Mr. VINSON. I think you are modest, because I recall something about that in a general way.

The condition that obtained in the coal fields in our country was a very demoralized one, was it not?

Mr. FRANCIS. Very demoralized.

Mr. VINSON. The operators in the coal country were possessed with the same fever that a poker player has in regard to the producing of coal; is not that true?

Mr. FRANCIS. Not being a very good poker player

Mr. VINSON. If you are not a good one you ought to know more about it than if you were a good one.

What I mean to say is that so far as the production of coal is concerned, men will stay in that game and produce coal at a loss for months, and years, hoping that something will eventuate that will give them a good price, so they can recoup their losses.

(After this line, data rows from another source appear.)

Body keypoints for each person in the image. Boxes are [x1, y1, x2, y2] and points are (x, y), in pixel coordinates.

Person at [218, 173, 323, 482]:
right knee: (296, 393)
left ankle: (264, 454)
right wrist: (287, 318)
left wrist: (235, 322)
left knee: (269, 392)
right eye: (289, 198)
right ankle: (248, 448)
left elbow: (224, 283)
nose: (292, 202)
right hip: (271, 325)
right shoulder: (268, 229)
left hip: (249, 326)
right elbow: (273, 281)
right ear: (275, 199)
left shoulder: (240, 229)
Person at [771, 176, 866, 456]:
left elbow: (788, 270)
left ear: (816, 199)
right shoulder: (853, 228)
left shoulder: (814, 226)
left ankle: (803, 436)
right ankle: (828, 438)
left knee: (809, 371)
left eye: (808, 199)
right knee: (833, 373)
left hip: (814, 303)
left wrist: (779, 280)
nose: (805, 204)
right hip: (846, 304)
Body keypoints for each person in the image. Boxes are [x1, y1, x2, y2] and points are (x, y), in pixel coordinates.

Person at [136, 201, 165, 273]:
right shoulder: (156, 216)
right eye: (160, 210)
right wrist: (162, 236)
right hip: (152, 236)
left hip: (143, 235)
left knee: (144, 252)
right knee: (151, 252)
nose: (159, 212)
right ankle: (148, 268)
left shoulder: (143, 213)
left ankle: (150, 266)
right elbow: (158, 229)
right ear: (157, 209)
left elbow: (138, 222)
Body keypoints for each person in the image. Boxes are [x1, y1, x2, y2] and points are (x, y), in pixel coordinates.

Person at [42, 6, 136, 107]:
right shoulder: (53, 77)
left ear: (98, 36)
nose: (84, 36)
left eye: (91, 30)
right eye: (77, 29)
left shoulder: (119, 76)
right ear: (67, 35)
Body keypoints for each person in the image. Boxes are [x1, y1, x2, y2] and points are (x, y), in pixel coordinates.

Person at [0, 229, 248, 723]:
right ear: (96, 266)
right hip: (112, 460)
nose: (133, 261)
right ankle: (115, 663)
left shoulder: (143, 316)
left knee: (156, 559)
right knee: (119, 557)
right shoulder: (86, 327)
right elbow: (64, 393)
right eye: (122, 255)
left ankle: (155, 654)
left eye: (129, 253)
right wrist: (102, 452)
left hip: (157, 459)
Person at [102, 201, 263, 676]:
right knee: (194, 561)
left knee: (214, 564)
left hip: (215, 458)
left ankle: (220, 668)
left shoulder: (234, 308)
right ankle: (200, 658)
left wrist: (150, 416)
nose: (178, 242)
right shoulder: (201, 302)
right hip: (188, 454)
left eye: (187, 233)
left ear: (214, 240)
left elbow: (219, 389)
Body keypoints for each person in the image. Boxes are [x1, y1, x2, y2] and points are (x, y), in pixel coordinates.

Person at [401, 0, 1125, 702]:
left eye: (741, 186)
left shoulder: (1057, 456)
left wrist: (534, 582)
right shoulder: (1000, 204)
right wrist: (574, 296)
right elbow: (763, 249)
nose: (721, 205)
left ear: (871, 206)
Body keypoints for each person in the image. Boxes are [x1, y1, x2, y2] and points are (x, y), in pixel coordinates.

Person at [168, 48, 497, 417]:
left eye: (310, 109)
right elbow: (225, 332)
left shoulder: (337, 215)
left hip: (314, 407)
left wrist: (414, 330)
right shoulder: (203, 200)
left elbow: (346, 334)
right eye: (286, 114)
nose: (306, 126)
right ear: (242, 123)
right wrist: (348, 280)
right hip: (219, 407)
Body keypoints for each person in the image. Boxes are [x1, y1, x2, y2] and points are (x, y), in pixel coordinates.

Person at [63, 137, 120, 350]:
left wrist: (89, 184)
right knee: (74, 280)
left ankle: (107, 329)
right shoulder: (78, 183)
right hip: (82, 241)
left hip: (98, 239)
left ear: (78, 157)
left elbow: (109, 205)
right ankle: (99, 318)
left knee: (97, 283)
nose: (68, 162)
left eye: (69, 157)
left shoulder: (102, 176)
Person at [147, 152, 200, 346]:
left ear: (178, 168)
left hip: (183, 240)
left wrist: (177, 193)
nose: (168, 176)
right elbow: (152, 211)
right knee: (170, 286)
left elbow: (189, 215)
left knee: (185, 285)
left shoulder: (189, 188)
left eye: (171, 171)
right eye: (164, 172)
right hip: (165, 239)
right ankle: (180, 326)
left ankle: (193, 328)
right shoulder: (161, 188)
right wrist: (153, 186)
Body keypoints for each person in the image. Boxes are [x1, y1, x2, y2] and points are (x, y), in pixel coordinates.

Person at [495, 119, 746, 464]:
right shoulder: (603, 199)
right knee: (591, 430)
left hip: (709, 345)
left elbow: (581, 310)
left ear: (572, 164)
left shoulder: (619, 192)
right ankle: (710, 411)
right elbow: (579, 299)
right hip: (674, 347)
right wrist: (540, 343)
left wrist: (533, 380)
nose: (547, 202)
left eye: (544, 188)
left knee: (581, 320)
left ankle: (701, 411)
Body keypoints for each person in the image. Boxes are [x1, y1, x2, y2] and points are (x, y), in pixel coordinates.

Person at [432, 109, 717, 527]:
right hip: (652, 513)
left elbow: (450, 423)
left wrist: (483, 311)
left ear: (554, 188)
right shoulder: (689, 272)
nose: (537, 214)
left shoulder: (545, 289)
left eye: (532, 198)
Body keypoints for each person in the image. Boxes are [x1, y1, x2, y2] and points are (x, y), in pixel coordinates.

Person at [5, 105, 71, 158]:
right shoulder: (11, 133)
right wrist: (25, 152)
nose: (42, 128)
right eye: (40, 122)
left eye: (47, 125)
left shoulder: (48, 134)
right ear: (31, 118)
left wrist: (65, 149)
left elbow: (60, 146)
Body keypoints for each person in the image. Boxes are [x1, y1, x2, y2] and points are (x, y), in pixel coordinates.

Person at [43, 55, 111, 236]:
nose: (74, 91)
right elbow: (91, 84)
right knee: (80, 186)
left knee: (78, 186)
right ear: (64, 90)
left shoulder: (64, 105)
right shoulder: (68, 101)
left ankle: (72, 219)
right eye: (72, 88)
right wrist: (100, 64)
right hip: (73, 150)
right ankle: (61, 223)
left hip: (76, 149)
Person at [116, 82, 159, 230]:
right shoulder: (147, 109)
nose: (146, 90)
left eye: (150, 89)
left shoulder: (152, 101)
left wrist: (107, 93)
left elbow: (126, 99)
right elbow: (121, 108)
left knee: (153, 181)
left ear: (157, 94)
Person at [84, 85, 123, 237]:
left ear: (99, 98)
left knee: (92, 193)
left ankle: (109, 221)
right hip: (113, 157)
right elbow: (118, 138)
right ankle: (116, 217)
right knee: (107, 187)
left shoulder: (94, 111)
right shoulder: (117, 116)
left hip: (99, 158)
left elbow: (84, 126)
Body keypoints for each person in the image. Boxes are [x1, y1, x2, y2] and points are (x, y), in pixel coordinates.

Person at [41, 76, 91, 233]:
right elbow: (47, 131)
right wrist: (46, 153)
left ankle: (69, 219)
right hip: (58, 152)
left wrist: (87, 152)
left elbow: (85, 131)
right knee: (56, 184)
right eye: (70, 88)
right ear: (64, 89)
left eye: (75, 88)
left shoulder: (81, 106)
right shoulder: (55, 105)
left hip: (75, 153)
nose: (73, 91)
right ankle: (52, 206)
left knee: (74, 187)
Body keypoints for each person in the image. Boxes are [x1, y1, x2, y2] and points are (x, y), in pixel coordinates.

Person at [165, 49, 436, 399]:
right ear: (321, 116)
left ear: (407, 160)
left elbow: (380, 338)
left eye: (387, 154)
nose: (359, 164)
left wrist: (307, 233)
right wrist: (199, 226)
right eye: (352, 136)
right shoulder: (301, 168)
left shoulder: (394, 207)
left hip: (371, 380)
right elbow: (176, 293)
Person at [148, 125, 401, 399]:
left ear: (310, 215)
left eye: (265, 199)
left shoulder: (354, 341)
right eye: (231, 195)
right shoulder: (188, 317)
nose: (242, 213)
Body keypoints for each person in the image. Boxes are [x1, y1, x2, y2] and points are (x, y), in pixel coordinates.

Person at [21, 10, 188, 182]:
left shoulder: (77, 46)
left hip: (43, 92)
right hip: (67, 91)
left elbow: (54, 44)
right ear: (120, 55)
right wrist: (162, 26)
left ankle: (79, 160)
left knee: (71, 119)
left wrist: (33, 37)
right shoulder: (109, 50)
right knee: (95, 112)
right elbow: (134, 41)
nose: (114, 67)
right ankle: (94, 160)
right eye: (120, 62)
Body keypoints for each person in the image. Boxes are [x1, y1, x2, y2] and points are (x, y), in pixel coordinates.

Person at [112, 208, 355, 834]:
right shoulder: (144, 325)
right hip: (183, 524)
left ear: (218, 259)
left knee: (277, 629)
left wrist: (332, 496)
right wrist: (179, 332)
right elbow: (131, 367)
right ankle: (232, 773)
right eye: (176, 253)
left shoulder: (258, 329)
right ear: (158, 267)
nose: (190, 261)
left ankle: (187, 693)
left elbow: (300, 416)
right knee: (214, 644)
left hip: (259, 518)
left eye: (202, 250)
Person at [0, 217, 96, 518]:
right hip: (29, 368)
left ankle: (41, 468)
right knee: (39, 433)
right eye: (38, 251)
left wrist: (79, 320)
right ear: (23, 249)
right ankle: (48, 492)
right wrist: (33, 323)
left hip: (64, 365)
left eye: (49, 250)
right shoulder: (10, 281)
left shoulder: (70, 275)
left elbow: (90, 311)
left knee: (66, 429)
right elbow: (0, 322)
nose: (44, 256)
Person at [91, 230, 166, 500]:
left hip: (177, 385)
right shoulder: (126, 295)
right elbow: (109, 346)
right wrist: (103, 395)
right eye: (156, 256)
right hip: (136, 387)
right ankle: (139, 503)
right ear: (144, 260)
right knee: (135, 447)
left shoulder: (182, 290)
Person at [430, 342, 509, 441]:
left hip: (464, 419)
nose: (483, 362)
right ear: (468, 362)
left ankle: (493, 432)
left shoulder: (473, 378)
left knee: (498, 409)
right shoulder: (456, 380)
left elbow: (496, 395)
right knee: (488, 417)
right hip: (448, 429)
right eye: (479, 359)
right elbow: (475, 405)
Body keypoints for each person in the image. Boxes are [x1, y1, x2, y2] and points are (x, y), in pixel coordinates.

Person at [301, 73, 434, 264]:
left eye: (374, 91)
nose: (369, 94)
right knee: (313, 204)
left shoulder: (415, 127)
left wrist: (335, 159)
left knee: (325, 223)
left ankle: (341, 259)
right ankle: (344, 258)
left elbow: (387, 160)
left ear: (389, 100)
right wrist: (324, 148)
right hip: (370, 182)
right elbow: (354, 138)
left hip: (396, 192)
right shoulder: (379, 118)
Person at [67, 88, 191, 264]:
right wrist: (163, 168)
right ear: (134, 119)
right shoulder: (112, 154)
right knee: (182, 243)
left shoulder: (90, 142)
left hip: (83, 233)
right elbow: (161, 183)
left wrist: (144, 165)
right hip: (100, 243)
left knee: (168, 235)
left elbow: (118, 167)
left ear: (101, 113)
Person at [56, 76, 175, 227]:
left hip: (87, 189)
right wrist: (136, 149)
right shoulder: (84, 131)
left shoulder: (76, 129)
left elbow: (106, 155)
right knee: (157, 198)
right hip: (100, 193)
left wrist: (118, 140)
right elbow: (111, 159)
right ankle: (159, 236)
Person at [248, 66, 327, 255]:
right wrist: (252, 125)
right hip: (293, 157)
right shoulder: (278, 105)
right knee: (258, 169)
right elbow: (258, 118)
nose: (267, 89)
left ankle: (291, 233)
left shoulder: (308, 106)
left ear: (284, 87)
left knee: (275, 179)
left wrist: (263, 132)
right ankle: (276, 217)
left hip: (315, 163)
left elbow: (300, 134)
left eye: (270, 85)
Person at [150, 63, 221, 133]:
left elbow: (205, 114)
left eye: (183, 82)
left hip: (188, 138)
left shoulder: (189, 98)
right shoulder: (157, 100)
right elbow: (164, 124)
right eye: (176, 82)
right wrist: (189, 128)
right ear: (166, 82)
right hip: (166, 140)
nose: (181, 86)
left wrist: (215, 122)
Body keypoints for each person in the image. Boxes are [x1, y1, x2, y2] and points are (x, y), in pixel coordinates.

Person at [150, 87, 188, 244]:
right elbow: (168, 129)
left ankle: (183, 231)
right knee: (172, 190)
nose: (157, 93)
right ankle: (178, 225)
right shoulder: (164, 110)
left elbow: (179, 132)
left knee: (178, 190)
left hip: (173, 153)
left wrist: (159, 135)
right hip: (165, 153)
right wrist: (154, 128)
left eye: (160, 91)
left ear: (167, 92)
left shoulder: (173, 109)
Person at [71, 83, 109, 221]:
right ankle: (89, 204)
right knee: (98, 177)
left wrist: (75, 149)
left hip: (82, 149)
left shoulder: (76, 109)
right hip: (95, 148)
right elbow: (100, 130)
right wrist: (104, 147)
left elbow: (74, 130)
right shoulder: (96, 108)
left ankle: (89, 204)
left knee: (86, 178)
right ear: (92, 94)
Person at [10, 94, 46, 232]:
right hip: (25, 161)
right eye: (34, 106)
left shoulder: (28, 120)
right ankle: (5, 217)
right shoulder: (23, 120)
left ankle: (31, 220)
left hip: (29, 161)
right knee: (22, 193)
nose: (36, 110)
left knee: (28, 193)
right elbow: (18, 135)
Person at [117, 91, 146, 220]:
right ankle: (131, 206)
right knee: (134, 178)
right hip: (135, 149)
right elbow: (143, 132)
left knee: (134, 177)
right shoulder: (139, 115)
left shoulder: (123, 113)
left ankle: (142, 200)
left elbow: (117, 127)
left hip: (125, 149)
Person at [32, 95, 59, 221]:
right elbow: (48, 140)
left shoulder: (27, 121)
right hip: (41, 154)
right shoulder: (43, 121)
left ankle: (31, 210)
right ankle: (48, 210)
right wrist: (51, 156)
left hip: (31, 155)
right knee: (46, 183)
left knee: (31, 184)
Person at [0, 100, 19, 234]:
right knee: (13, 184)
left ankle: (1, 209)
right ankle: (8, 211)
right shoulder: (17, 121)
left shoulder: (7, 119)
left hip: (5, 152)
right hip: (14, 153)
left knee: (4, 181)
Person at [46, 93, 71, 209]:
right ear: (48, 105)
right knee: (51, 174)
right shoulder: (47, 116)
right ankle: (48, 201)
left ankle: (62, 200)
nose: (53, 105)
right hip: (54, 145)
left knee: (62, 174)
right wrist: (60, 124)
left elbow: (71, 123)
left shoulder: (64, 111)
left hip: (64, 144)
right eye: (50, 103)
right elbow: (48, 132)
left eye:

Mr. FRANCIS. That is true to a certain extent, but it is based upon the proposition whether they will lose more money by abandoning their capital and closing their property down, or will they lose more money by continuing to operate taking a period of losses.

Mr. VINSON. Now, we find this condition that certainly no one who is acquainted with the situation can for a split second deny, that cutthroat competition was rampant and the operators were selling below cost of production, and impressing their losses upon the miner in reduced wages, running one day a week or two days a week. And your idea in Appalachian Coals, Inc., was to avoid that condition, was it not?

Mr. FRANCIS. It was to avoid as many of those conditions as possible. I might illustrate

Mr. VINSON. Just tell us about Appalachian Coals, because it seems to me that in this matter Appalachian Coals, Inc., has sort of led the way. I have not been unfriendly to Appalachian Coals, Inc., I think it served a splendid purpose. After Appalachian Coals, Inc., we bad the N. R. A. The N. R. A. followed in the train of Appalachian Coals, Inc., and I take it you and your associates were materially benefited under the N. R. A., were you not?

Mr. FRANCIS. We made more money under the N. R. A. than before. Mr. VINSON. Did you favor extending it for 2 years?

Mr. FRANCIS. I did. I thought there were a good many things in the administration of it that should have been changed, but so far as the N. R. A., as a voluntary code was concerned-Í favored the extension of it.

Mr. VINSON. Was the N. R. A. in its operation, even though there may have been some points in the administration of it that were not in conformity with your views-in the main, was it not bottomed upon Appalachian Coals?

Mr. FRANCIS. It embodied, of necessity, a great many features of Appalachian Coals. It did one thing that Appalachian Coals did not do or could not do, under the court's decree. N. R. A. attempted actually to set a minimum price for coal and to bring large regions together and have them agree upon a minimum price for coal in order to create a very large base upon which the price of coal would stand. Mr. VINSON. N. R. A. had the advantage of having an exemption from the antitrust laws as affecting coal, that Appalachian Coals did not have?